So reagiert Trump auf schlimmste Niederlage seines Lebens

Joe Biden hat das Rennen um das Weiße Haus gewonnen und Donald Trump die schlimmste Niederlage seines Lebens zugefügt. So reagierte dieser darauf.

Kurz vor 18 Uhr mitteleuropäischer Zeit fiel Amerika und dem Rest der Welt ein Stein vom Herzen: Joe Biden hatte laut Hochrechnungen im Staat Pennsylvania und somit das Rennen um das Weiße Haus gewonnen. Der Kandidat der Demokraten wird der 46. Präsident der Vereinigten Staaten von Amerika. Mit 20. Jänner 2021 muss der amtierende Präsident Donald Trump seinen Schreibtisch im Oval Office räumen.

Trump hatte während seines gesamten Wahlkampfes die Spaltung der US-Gesellschaft vorangetrieben und mit allen Mitteln versucht, dem Schreckgespenst Wahlbetrug Form zu verleihen. Die Demokraten würden ihm diese Wahl, die er "haushoch gewonnen" habe einfach "stehlen", Wahlkarten würden falsch oder mehrfach ausgezählt – alles nur um ihn zu stürzen. Das behauptete der Republikaner vehement an verschiedensten Stellen, ohne jemals Beweise dafür vorzulegen. 

Eine knappe Stunde vor dem Bekanntwerden seiner Niederlage schickte Trump noch einen letzten Tweet in die Welt: "ICH HABE DIESE WAHL GEWONNEN, MIT GROSSEM VORSPRUNG!", wetterte er auf seinem Lieblingssprachrohr. Danach herrschte dort lange Sendepause. 

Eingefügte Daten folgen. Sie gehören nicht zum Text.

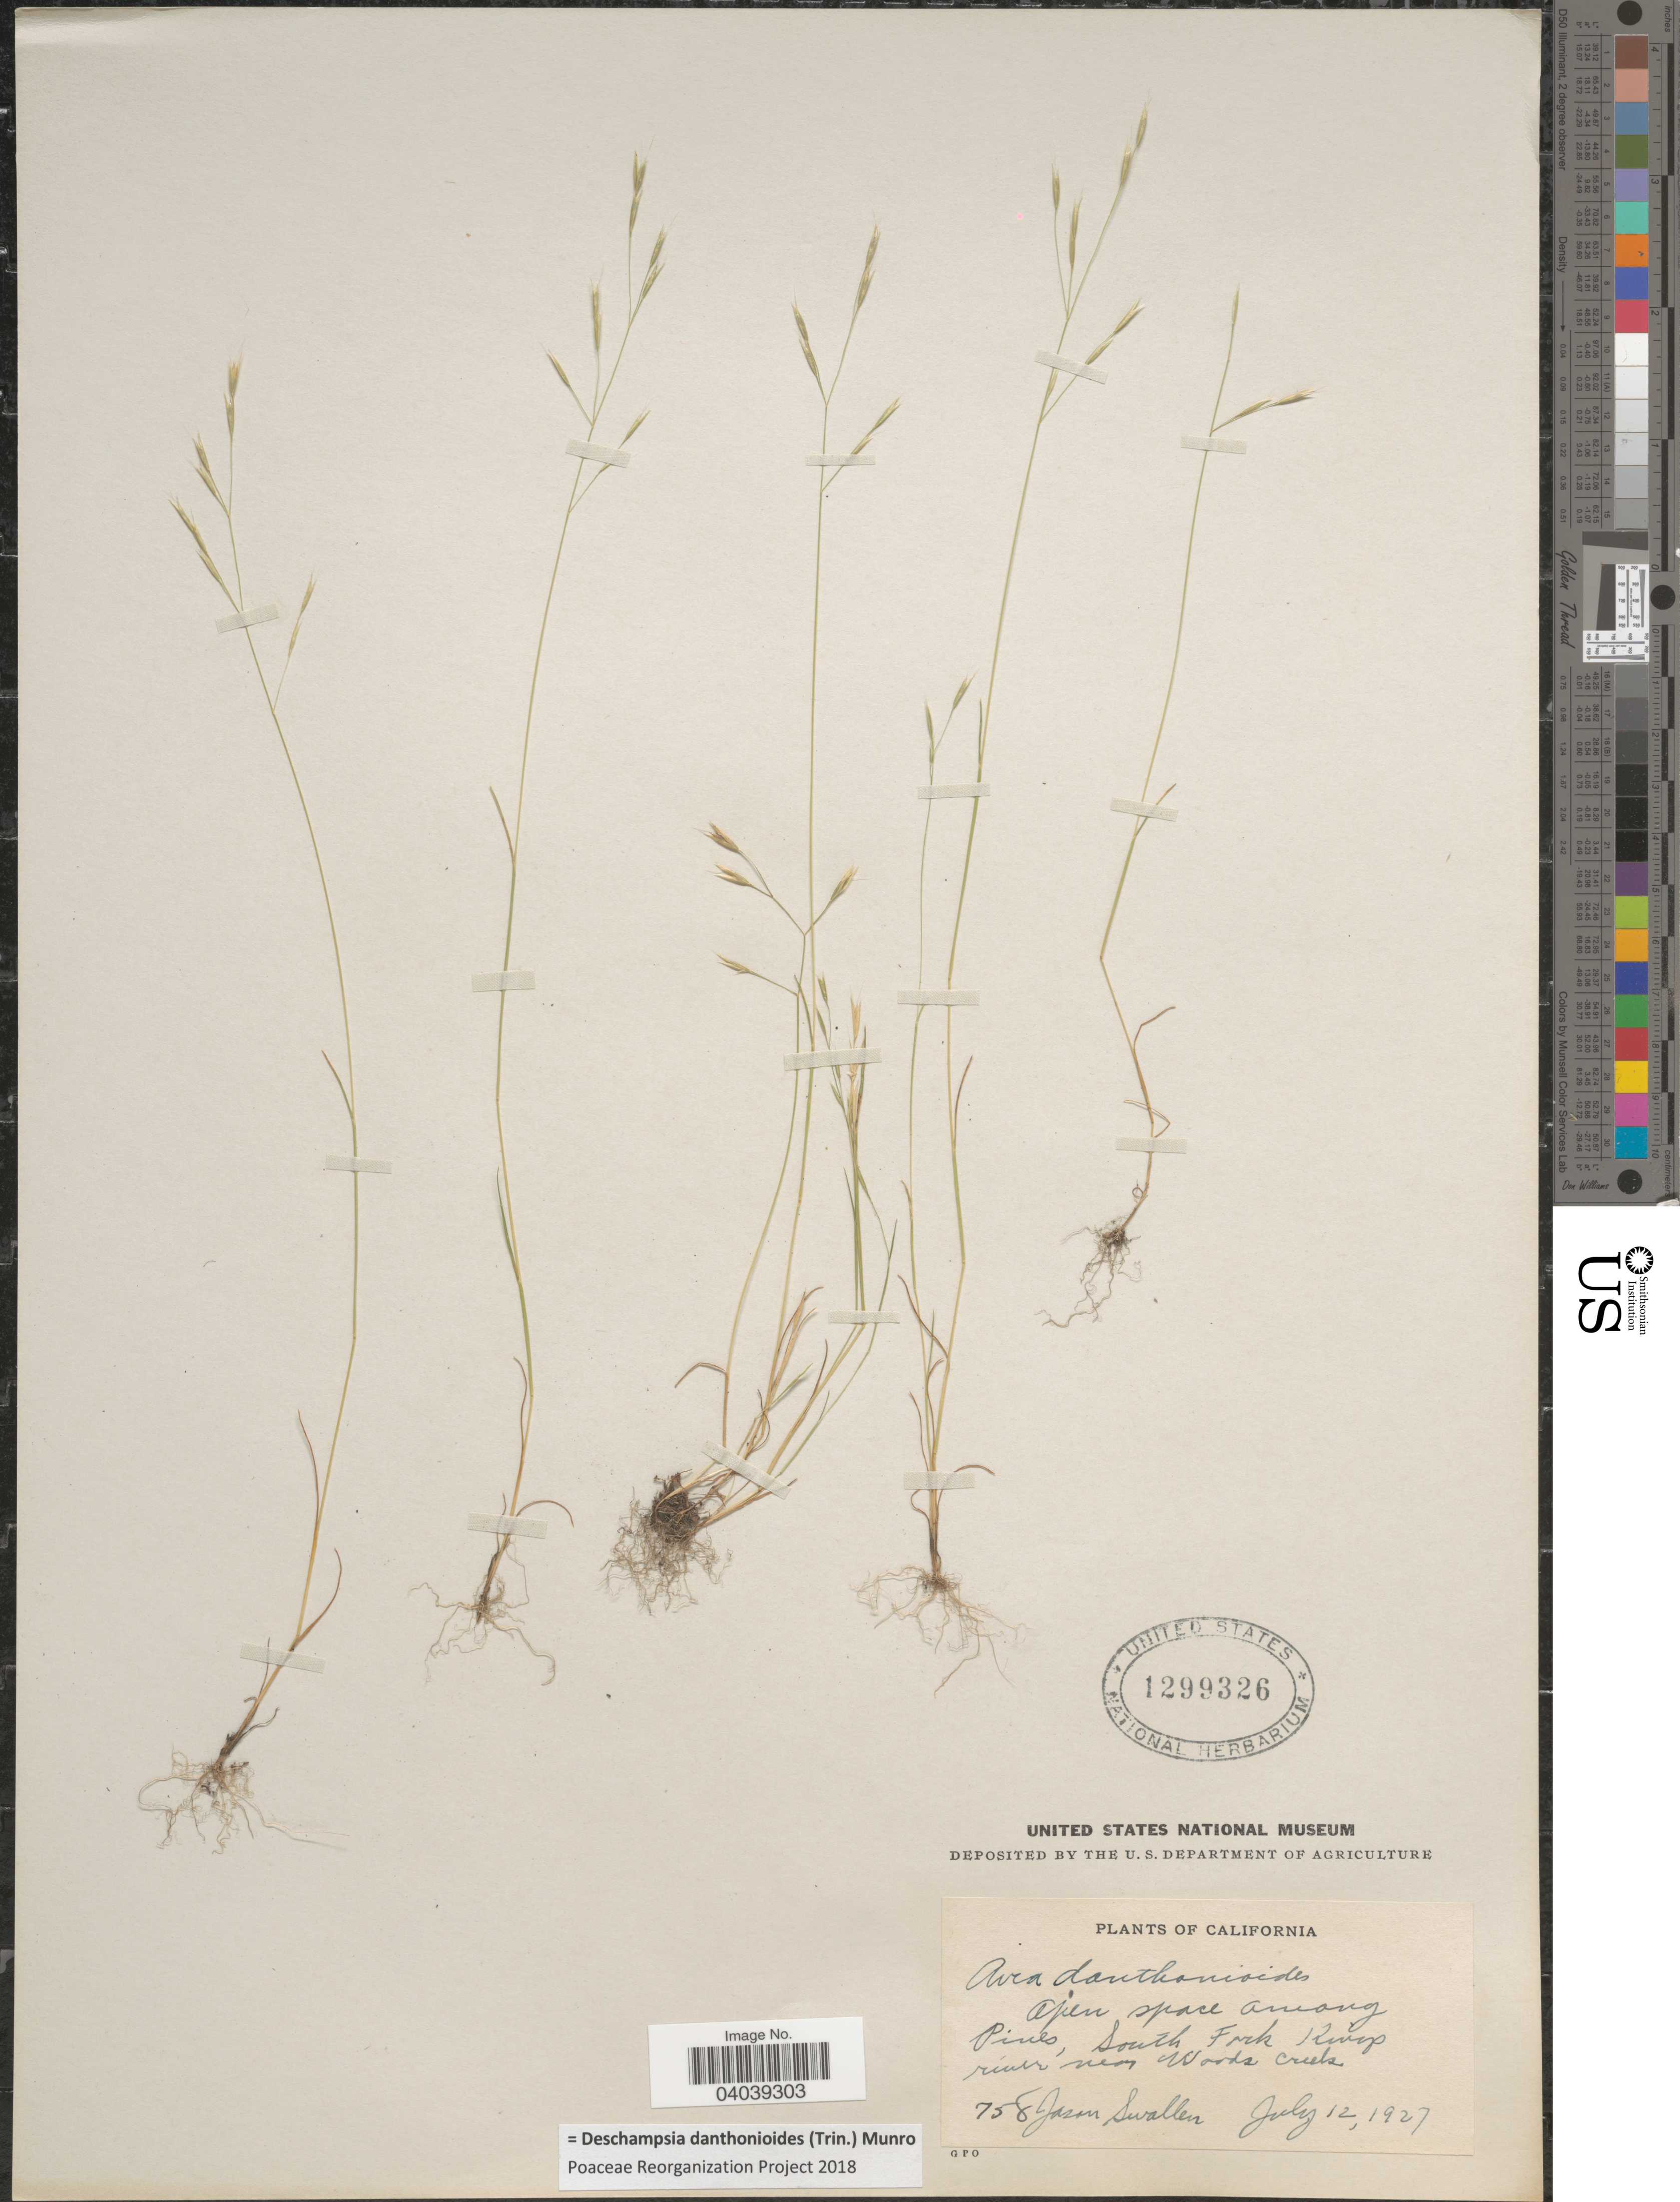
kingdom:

Stattdessen hatte er um 10.30 Uhr Ortszeit einen Jet bestiegen und war Richtung Virginia abgedüst, um dort auf einem seiner Golfplätze Frust abzulassen. Während auf den Straßen vieler Städte gefeiert wurde, Freudentränen flossen und Trump mit "You're fired!" Rufen bedacht wurde, übte dieser lieber seinen Abschlag.

Nach Rechnung von CNN ist es bereits der 410. Tag, den Trump während seiner Amtszeit nicht im Weißen Haus, sondern in einer seiner Liegenschaften verbringt. Gleichzeitig ist es das 299. Mal, dass der US-Präsident seine Eisen für einen Tag auf einem Golfplatz auspackt.

"Sie wollen nicht, dass die Wahrheit ans Licht kommt" – Donald Trump

Erst sehr viel später gab der wohl bald scheidende Präsident ein Kommentar zur wohl größten Niederlage seines Lebens ab. Diese will er wie erwartet nicht wahrhaben, er erkennt Bidens Sieg nicht an: "Die einfache Tatsache ist, dass diese Wahl noch lange nicht vorbei ist", sagte der Mann, der einen Auszählungsstopp für Wahlkarten gefordert hatte, als er selbst noch in Führung lag. 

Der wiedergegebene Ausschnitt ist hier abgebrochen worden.